THANKSGIVING DINNER IDEAS - don't eat your young
Written by Julie Freedman Smith & Gail Bell   
Parents have been struggling to teach their children table manners for many years. Even back in 1530, Erasmus in his Treatise on Manners advised, "Be careful not to be the first to put your hands in the dish. What you cannot hold in your hands you must put on your plate. Also it is a great breach of etiquette when your fingers are dirty and greasy, to bring them to your mouth in order to lick them, or to clean them on your jacket. It would be more decent to use the tablecloth."

With Thanksgiving dinner around the corner and other holiday meals not far behind, it might be nice to have lived in the 1500s. Many young children today would be (and actually have been) delighted to use the tablecloth to wipe their hands, often with a few dishes and a drink or two landing in their laps.

Formal family meals can strike fear or at least angst in the hearts of parents everywhere. On these occasions, with the in-laws visiting from out of town, it would be so nice for the children to sit with the adults at the table and act in a polite fashion. A common set of questions asked of Parenting Power™ during the holiday season include:

“How do I keep my daughter seated at the table?”

“What can I do to keep my son from spitting Grandma’s Brussels sprouts onto the table?”

While we are not born with manners and certainly don’t gain them by osmosis, we do learn them from those around us. Deciding upon the etiquette that is important to your family is a great place to start. Clarifying and teaching it to the children comes next. With this preparation, you can decrease some of the spills and embarrassment at the dinner table, leaving time to be genuinely thankful that everyone has come together for the meal. Here are some of Parenting Power’s™ suggestions to get you to that point.

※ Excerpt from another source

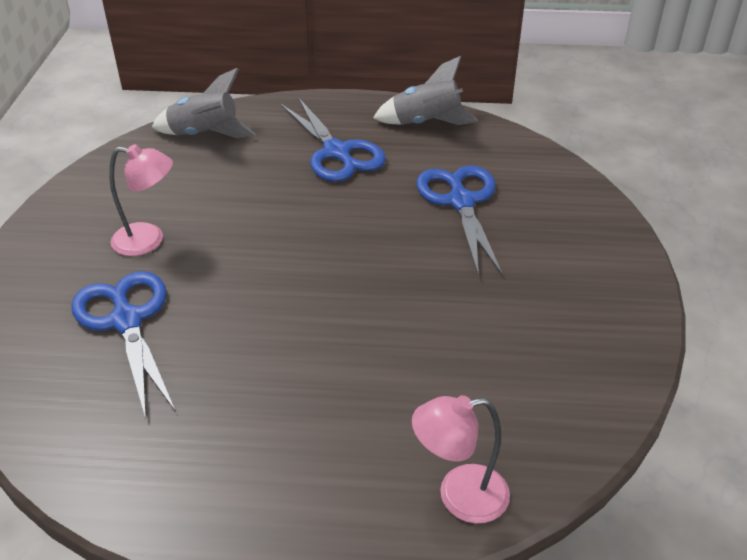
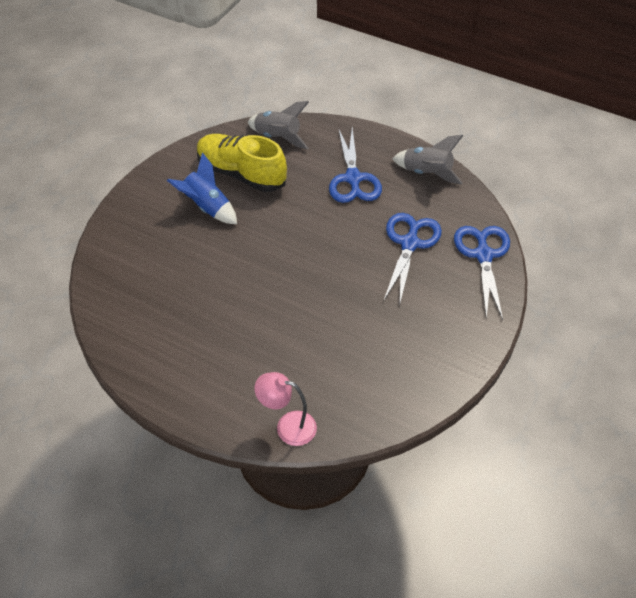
camera: 25 degrees right, 10 degrees up
blue scissors [71,271,176,418] -> blue scissors moved to [454,226,510,320]
pink lamp [109,144,173,256] -> blue rocket [167,152,237,224]
none -> yellow shoe [197,134,287,192]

Model manners that you would like your children to adopt

·         Leaving forks on the table when not eating with them

·         Thanking the chef for the food

·         Keeping the “Yuck,” “Gross,” and “I hate that” comments in your head

·         Learning how to have one taste and then say, “No thank you.”

Explain your expectations to the children and teach them ahead of time. A fun way to do this is by having some practice sessions of pretend dinners and tea parties.

Keep your expectations realistic

Children under 2 probably won’t stay at the table for a long time after eating without causing quite a fuss. Older children can be expected to stay longer and can wait for their same-age peers to finish.

Involve the children in the dinner conversation
It is pretty boring when all the talk is about finance and gossip when all you know is that Hot Wheels cost $1.69 and that Suzy got moved for talking in class today.


Involve the children in the preparation

Setting the table, making place cards or even preparing a portion of the dinner are all activities that can help the child to participate in and anticipate the special qualities of the meal. 

Table manners may vary depending on the table – kitchen table, Grandma’s dining room, or fancy restaurant. This is ok. What does need to remain consistent is the manner in which you express your expectations and follow through. Manners are learned over time but it is never too early start. Happy eating!